If you're looking for a great wine value at Trader Joe's, you will probably notice that Block Red Shiraz is the cheapest wine at the store. Or any store, for that matter. So why bother review it? Here’s why…
When our great-great--grandfathers noticed that the amphora of grape juice had fermented, they went ahead and drank it. Turns out they liked it, and they started fermenting grape juice on purpose. Did they make wine to have an academic subject to study as an adult, have knowledge to make others feel inferior, or find a new luxury good to spend thousands of dollars on? No, they wanted a safe beverage to help pass the time, provide flavor to their meal, and loosen up conversation. Tap water is safe to drink nowadays, but we still need cheap beverages to lighten up times with friends.
My regular readers will remember from my Big House Red 2011 review that boxed wine serves an important role in the wide array of beverage choices available. It’s good for a month after opening, can provide a single glass on a weekday night when you don’t want to open a full bottle, and it’s cheap. At a whopping $10 for the equivalent of four 750mL bottles, Block Red Shiraz averages $2.50 per bottle, making it the cheapest wine a person can buy (unless you are in California where Charles Shaw costs $2.00). And for comparison, when I bought this box of Block Red I also bought a bottle of Charles Shaw Cabernet Sauvignon… I couldn’t take more than two sips of it, so Block Red easily beats the competition.
It’s cheap, but is it good? See the Wine StarMap below…
Color: light cherry red
Aroma/Flavor: The aroma is very light and it takes deep breaths and focus to pick out the flavors. The light aromas are split evenly between ripe plum and non-fruit aromas of black pepper and earthy smoked meat. The black pepper aroma stands out more strongly on the palate than it does on the nose. The black pepper is up-front and positively spicy, while the ripe plum and earthy smoke are joined by a touch of fig and a metallic (steel) undertone. The fruit turns a bit tart in the finish and the metallic undertone from earlier in the sip outlives the fruit. The alcohol is only 13% (low for Australian Shiraz), but it is still adds a small amount of noticeable heat. The wine is very light-bodied, a bit thin in the mouth, has nice mouth-watering acidity, and hardly any tannins.

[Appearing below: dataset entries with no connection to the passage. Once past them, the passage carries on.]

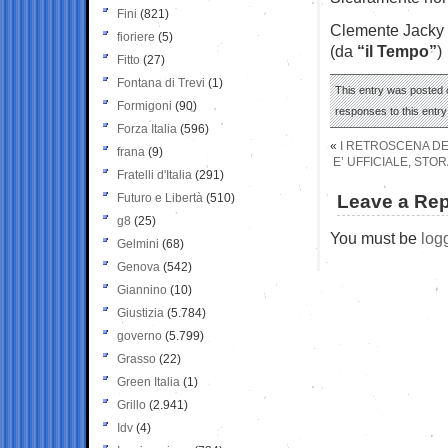
Fini
(821)
Clemente Jacky
fioriere
(5)
(da
“il Tempo”
)
Fitto
(27)
Fontana di Trevi
(1)
This entry was posted 
Formigoni
(90)
responses to this entr
Forza Italia
(596)
«
I RETROSCENA DE
frana
(9)
E’ UFFICIALE, STOR
Fratelli d'Italia
(291)
Futuro e Libertà
(510)
Leave a Rep
g8
(25)
You must be
log
Gelmini
(68)
Genova
(542)
Giannino
(10)
Giustizia
(5.784)
governo
(5.799)
Grasso
(22)
Green Italia
(1)
Grillo
(2.941)
Idv
(4)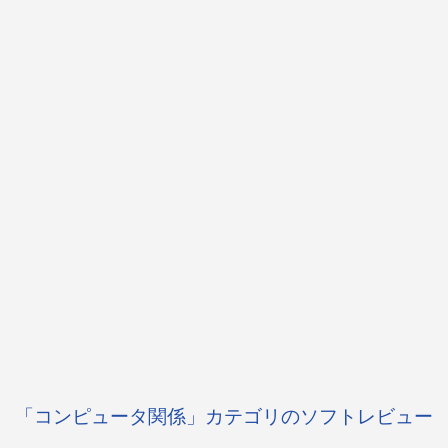
「コンピュータ関係」カテゴリのソフトレビュー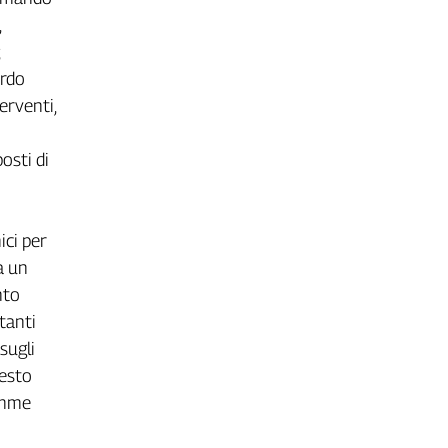
,
;
ardo
erventi,
posti di
ici per
a un
nto
tanti
sugli
uesto
omme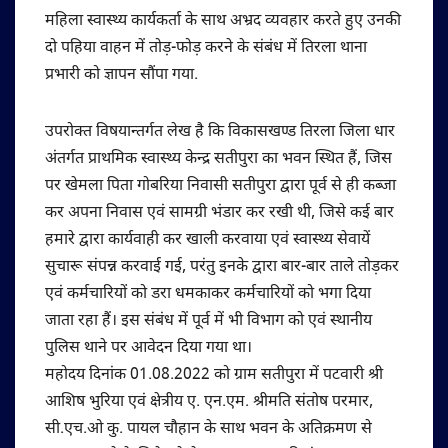
महिला स्वास्थ्य कार्यकर्ता के साथ अभ्रद व्यवहार करते हुए उनकी
दो पहिया वाहन में तोड़-फोड़ करने के संबंध में तिरला थाना
प्रभारी को ज्ञापन सौंपा गया.
उपरोक्त विषयान्तर्गत लेख है कि विकासखण्ड तिरला जिला धार
अंतर्गत प्राथमिक स्वास्थ्य केन्द्र सतीपुरा का भवन स्थित हैं, जिस
पर खेमला पिता गोबरिया निवासी सतीपुरा द्वारा पूर्व से ही कब्जा
कर अपना निवास एवं सामग्री भंडार कर रखी थी, जिसे कई बार
हमारे द्वारा कार्यवाही कर खाली करवाया एवं स्वास्थ्य सेवायें
सुचारू संपन्न करवाई गई, परंतु इनके द्वारा बार-बार ताले तोड़कर
एवं कर्मचारियों को डरा धमकाकर कर्मचारियों को भगा दिया
जाता रहा हैं। इस संबंध में पूर्व में भी विभाग को एवं स्थानीय
पुलिस थाने पर आवेदन दिया गया था।
महोदय दिनांक 01.08.2022 को ग्राम सतीपुरा में पटवारी श्री
आशिष भुरिया एवं क्षेत्रीय ए. एन.एम. श्रीमति संतोष परमार,
सी.एच.ओ कु. पायल चौहान के साथ भवन के अतिक्रमण से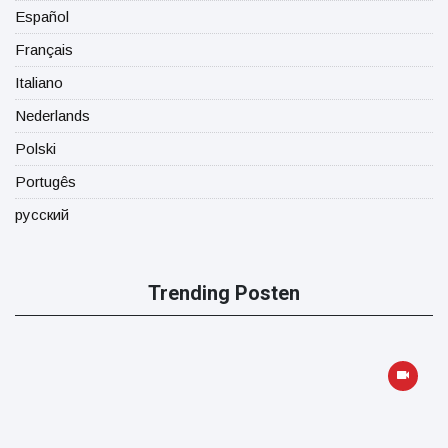
Español
Français
Italiano
Nederlands
Polski
Portugês
русский
Trending Posten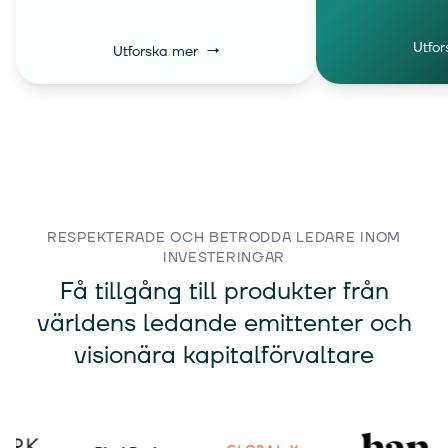
Utfor
→
Utforska mer
RESPEKTERADE OCH BETRODDA LEDARE INOM
INVESTERINGAR
Få tillgång till produkter från
världens ledande emittenter och
visionära kapitalförvaltare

Finesse: This wine is simple, and it was designed that way for situations that don’t require anything more than simple red wine.
Who will love this wine: People who like plums, put lots of black pepper on their food, and don’t demand depth. A few months ago I was teaching a wine basics class to friends and snuck this in at the end; two people said it was their favorite wine of the night. Available for retail price of $10. I won’t review the severity of hangovers this wine provides :) This wine wasn't in my lineup testing the best cheap wine at Trader Joe's, but if it had been, I think it would have scored very highly.